What we've done is we've fit that parameter d and we have said d4 = 4 and

we did so using the cross validation set. And so, this degree of polynomials for

the parameter is no longer fit to the test set and so we've now saved a way to

test set and we can use the test set to measure or to estimate the generalization

error of the model that was selected by this algorithm.

So, that was model selection and how you can take your data, put it into a

training validation and test set, and use your cross validation data to

select a model and evaluate it on the test set.

One final note. I should say that, in the machine

learning, as it is practiced today, there are many people that will do that

earlier thing that I talked about. And said that, you know, isn't such a

good idea of selecting your model using the test set.

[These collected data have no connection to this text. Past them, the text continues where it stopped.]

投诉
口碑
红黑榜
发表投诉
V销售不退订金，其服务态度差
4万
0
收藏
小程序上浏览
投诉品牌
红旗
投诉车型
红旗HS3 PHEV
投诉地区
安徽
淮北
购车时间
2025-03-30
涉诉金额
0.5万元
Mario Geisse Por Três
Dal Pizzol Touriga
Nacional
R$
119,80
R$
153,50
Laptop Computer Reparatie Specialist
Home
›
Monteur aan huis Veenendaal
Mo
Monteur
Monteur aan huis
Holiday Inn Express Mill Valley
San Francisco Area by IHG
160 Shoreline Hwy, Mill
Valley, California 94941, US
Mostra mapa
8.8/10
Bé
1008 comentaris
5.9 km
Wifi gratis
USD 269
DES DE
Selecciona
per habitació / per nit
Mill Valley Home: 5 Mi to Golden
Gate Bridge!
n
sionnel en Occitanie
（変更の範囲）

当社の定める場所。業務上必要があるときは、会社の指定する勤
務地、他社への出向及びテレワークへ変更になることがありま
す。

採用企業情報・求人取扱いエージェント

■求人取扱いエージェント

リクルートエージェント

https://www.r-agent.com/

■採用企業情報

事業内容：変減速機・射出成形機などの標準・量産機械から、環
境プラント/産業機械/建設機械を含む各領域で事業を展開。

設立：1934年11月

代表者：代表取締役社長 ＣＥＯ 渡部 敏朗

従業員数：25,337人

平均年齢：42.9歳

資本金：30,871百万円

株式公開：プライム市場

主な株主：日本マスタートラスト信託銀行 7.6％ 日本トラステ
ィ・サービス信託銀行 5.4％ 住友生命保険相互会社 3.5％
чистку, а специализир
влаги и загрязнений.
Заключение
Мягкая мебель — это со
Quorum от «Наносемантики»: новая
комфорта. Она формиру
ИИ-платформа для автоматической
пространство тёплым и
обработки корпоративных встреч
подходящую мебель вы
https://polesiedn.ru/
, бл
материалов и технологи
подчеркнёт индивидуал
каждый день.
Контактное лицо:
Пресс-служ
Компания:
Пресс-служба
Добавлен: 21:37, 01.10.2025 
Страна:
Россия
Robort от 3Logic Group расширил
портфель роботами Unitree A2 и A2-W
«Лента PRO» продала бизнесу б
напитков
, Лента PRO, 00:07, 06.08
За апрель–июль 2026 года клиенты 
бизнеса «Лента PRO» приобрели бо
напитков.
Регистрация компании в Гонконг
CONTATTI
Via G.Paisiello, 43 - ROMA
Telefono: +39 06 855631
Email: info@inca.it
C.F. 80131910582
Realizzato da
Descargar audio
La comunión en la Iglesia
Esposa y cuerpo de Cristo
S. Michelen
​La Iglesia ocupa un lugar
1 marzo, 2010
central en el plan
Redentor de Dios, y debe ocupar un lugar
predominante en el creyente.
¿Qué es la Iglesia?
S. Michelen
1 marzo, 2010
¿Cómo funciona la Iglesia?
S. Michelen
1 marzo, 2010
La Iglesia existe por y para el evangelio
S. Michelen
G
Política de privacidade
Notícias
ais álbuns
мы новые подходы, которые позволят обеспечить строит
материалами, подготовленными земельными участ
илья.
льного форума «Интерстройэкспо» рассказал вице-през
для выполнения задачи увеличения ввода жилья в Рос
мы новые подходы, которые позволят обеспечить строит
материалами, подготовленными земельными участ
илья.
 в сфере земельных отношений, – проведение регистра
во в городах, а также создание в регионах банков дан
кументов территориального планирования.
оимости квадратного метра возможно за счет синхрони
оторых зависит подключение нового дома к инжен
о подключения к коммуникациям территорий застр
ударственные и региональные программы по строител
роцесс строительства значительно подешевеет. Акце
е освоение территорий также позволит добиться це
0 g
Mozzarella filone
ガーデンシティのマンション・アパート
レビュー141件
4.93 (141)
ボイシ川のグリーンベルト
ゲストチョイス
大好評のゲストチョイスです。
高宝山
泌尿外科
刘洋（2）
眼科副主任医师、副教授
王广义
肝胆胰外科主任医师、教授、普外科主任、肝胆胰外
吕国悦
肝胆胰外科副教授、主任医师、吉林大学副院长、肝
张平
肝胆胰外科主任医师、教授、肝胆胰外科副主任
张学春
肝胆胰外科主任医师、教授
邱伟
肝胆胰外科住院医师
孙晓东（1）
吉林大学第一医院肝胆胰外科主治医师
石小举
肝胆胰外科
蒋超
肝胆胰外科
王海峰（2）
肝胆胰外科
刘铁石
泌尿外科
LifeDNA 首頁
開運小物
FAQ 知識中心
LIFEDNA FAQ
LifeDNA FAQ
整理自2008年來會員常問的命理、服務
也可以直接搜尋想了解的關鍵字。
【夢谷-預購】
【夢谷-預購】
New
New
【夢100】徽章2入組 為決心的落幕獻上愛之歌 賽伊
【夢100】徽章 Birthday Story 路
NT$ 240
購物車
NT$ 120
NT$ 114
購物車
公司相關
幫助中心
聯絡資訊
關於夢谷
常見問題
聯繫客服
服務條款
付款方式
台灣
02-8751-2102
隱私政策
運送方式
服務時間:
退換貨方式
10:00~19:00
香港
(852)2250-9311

And then, using the same test set to report the error as though selecting your

degree of polynomial on the test set and then reporting the error on the test set

as though that were a good estimate of generalization error.

That sort of practice, unfortunately, many, many people do do it and if you

have a massive, massive test set, it's maybe not a terrible thing to do.

But many practitioners most practitioners of machine learning tend to advise

against that and it's considered better practice to have separate training

validation and test sets. But I'll just warn you sometimes people

do, you know, use the same data for the purpose of the validation set and for the

purpose of the test set, so you only have a training set and a test set.

And that's considered, that's good practice for you,

we'll see some people do it. But if possible, I would recommend

[UNKNOWN] do it by yourself.